OK, I know what you’re thinking. The sample above is essentially the same form as the one from the previous section. You’re right, except for the fact that this one is for UnitedHealthcare instead of Medical Mutual.
The difference isn’t the form, it’s how the information gets appended to it.
You see, there are solutions out there that automatically pre-fill appeal forms, regardless of the insurance provider.
To make things even better, these solutions auto-generate an appeal letter as well.
Thus, you won’t have to worry about having a template, keeping records on tracking information and manually entering the information onto the insurance organization form. Although a solution like that costs money, it offsets its cost over time while also making you money in the long run.

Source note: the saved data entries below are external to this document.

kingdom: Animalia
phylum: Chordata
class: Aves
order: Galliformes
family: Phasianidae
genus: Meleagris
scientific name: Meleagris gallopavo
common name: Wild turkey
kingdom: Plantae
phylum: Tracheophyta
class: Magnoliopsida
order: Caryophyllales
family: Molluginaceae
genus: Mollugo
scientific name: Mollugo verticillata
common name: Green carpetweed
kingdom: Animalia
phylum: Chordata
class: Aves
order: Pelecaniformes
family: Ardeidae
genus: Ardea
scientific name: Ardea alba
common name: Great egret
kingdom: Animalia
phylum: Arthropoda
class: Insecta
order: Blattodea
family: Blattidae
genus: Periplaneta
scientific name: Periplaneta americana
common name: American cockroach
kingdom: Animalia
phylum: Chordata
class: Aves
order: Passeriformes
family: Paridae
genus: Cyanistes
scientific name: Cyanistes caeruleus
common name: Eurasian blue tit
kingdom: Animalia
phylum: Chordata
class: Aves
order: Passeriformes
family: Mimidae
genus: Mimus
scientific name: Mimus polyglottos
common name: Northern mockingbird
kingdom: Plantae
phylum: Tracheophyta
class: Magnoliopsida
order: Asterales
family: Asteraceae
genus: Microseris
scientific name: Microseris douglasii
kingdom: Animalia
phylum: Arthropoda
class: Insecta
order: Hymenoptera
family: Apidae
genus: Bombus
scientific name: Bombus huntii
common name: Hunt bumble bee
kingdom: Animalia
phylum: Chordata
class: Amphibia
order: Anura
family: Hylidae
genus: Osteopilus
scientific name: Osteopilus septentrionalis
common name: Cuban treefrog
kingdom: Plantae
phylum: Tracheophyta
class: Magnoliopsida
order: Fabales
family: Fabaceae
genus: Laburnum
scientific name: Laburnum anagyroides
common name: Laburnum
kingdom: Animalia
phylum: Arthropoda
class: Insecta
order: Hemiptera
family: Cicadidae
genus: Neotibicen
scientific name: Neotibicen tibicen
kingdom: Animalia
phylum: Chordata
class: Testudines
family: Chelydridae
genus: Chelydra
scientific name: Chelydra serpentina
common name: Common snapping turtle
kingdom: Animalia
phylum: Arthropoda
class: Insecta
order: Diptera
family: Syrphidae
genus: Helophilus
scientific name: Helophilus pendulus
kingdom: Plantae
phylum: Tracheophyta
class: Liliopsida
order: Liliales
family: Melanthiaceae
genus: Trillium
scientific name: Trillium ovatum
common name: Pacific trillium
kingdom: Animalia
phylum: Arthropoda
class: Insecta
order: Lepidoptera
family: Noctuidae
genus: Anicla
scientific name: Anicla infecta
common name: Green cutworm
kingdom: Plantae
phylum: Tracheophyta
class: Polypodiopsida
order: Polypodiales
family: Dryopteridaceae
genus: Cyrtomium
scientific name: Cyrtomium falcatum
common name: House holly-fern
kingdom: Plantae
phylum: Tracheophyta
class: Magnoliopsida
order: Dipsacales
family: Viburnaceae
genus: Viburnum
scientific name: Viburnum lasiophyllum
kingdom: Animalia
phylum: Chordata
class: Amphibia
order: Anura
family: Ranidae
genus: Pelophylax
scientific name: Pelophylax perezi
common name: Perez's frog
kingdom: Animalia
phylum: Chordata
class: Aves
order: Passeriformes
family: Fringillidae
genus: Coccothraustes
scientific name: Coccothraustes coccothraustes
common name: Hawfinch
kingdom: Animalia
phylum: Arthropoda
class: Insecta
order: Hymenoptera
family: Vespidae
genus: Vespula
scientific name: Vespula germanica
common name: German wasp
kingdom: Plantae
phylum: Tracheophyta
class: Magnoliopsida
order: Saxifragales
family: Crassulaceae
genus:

By the end of this blog post, you’ve gone through a whirlwind of emotion. Although it’s worth looking into the different sample appeal letters for medical claim denials that are out there, they’re not the best option.
In order to truly tackle the mountain of denials that your organization deals with, you’re faced with two options.
First, you could be like the majority of healthcare practices and write off your denials as a loss in your books every year. Second, you could invest a little bit of money into a solution that streamlines your entire appeal letter submission process.
The second option helps you conquer your denial situation, leading to an overall increase in revenue for your organization.